Since the image of $f$ is bounded above, its supremum exists, and the image of $f$ either contains its supremum or does not contain its supremum.

• If $\sup f([0,\infty))\in f([0,\infty))$, then $f$ has a global maximum by definition.
• If $\sup f([0,\infty))\notin f([0,\infty))$, then $f$ does not have a global maximum, so we need to show that $\sup f([0,\infty))=L$. It suffices to prove the existence of some sequence $\{x_i\}\subset [0,\infty)$ such that $x_i\to \infty$ and $f(x_i)\to \sup f([0,\infty))$, because then the equality $L=\sup f([0,\infty))$ follows immediately from the uniqueness of limits. We now argue such a sequence exists. Since the supremum is the $\textit{least}$ upper bound, there exists a sequence $y_i\in f([0,\infty))$ such that $y_i\to\sup f([0,\infty))$. By construction, each $y_i=f(x_i)$ for some $x_i\in[0,\infty)$. All that's left to do is show $x_i\to \infty$. Suppose for the sake of contradiction that $x_i\not\to \infty$, then this implies $\{x_i\}$ has a bounded subsequence, (hint: any of its subsequences will automatically be bounded below by $0$, use the definition of $x_i\not\to \infty$ to obtain one that's bounded above), and so $\{x_i\}$ also has a convergent subsequence by the Bolzano-Weierstrass Theorem.
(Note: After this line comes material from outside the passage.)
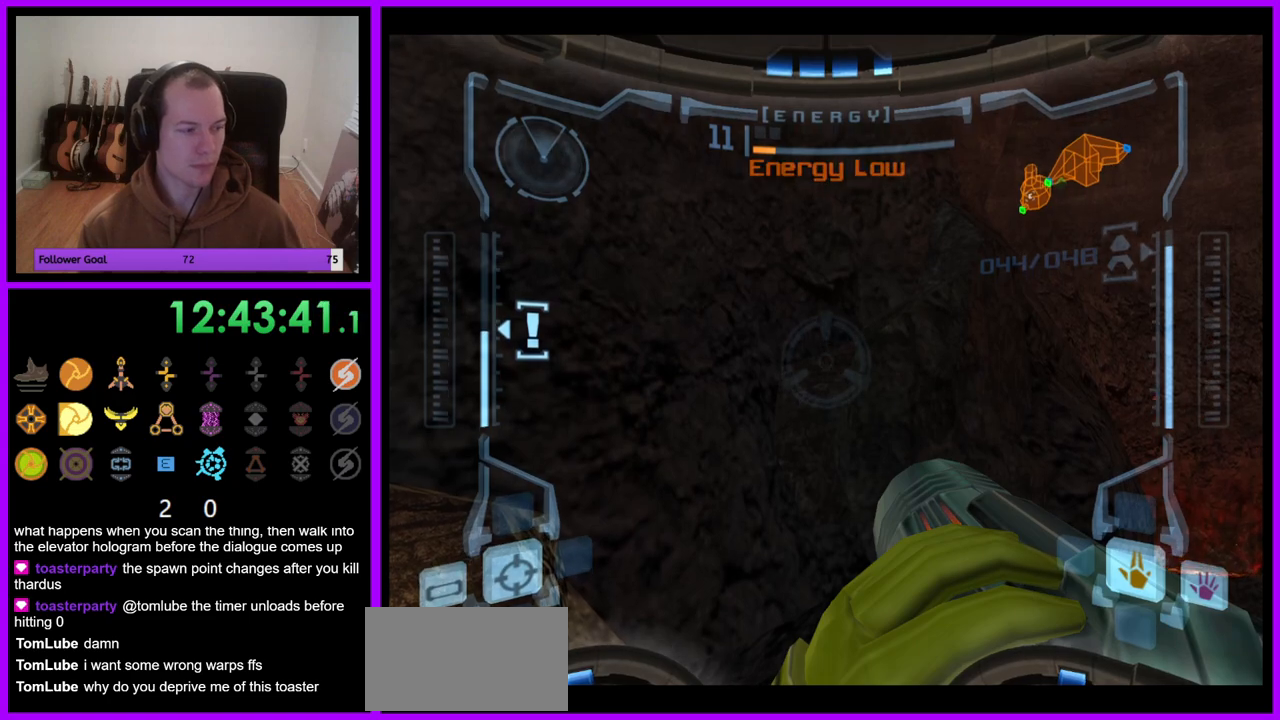
{"dt_ms": 500, "buttons": ["R1"], "left_stick": "center", "right_stick": "center", "events": []}
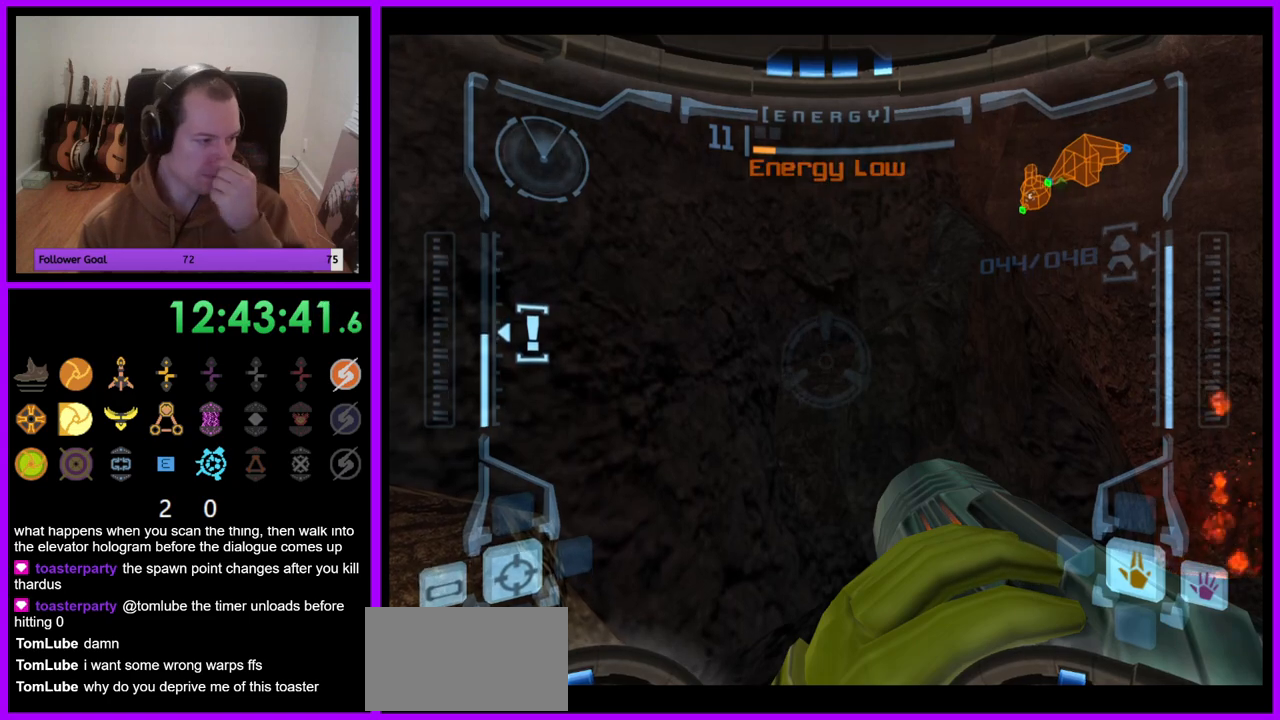
{"dt_ms": 500, "buttons": ["R1"], "left_stick": "center", "right_stick": "center", "events": []}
Call this convergent subsequence $\{x_{i_k}\}$ and call its limit $a_0$. Since $[0,\infty)$ is closed and each $x_{i_k}\in [0,\infty)$, we have $a_0\in[0,\infty)$. Observe by the continuity of $f$ that we have $f(x_{i_k})\to f(a_0)$. Since every subsequence of a convergent sequence converges to the same limit as the parent sequence, we also have $f(x_{i_k})\to \sup f([0,\infty))$. By the uniqueness of limits, $\sup f([0,\infty))=f(a_0)\in f([0,\infty))$. But this is a contradiction to the fact that $\sup f([0,\infty))\notin f([0,\infty))$, hence our supposition that $x_i\not\to \infty$ was incorrect.

Also, if you are interested in examples, $f(x)=-\frac{x}{x^2+1}$ illustrates that it's possible for both $f$ to have a global maximum and for $\sup f([0,\infty))=L$, and $f(x)=\frac{1}{x-1}$ illustrates why we would require $f$ to be continuous in our hypothesis.

Answer 3

First, as pointed by TheSilverDoe, prove that $f$ is bounded on $[0,+\infty)$. Since this is easy, we omit the details. So f has a finite supremum over $[0,+\infty)$. Now write $\sup f([0,+\infty))=A$.

If $A<L$, then by $f(x)\le A$, we get $L=\lim_{x\to+\infty}f(x)\le A<L$. A contradiction.

If $A=L$, then the conclusion is true.

If $A>L$, then there exists a point $x_0$ such that $f(x_0)>L$. Since $L=\lim_{x\to+\infty}f(x)$, there exists a sufficiently large $X>x_0$ such that for $x>X$, $f(x)<L+\frac{f(x_0)-L}{2}<f(x_0)$. Now $f$ is continuous on $[0,X]$, so it has the maximum $M$ on $[0,X]$. Since for $x>X$, $f(x)<f(x_0)\le M$, the value $M$ is the whole maximum of $f$ on $[0,+\infty)$.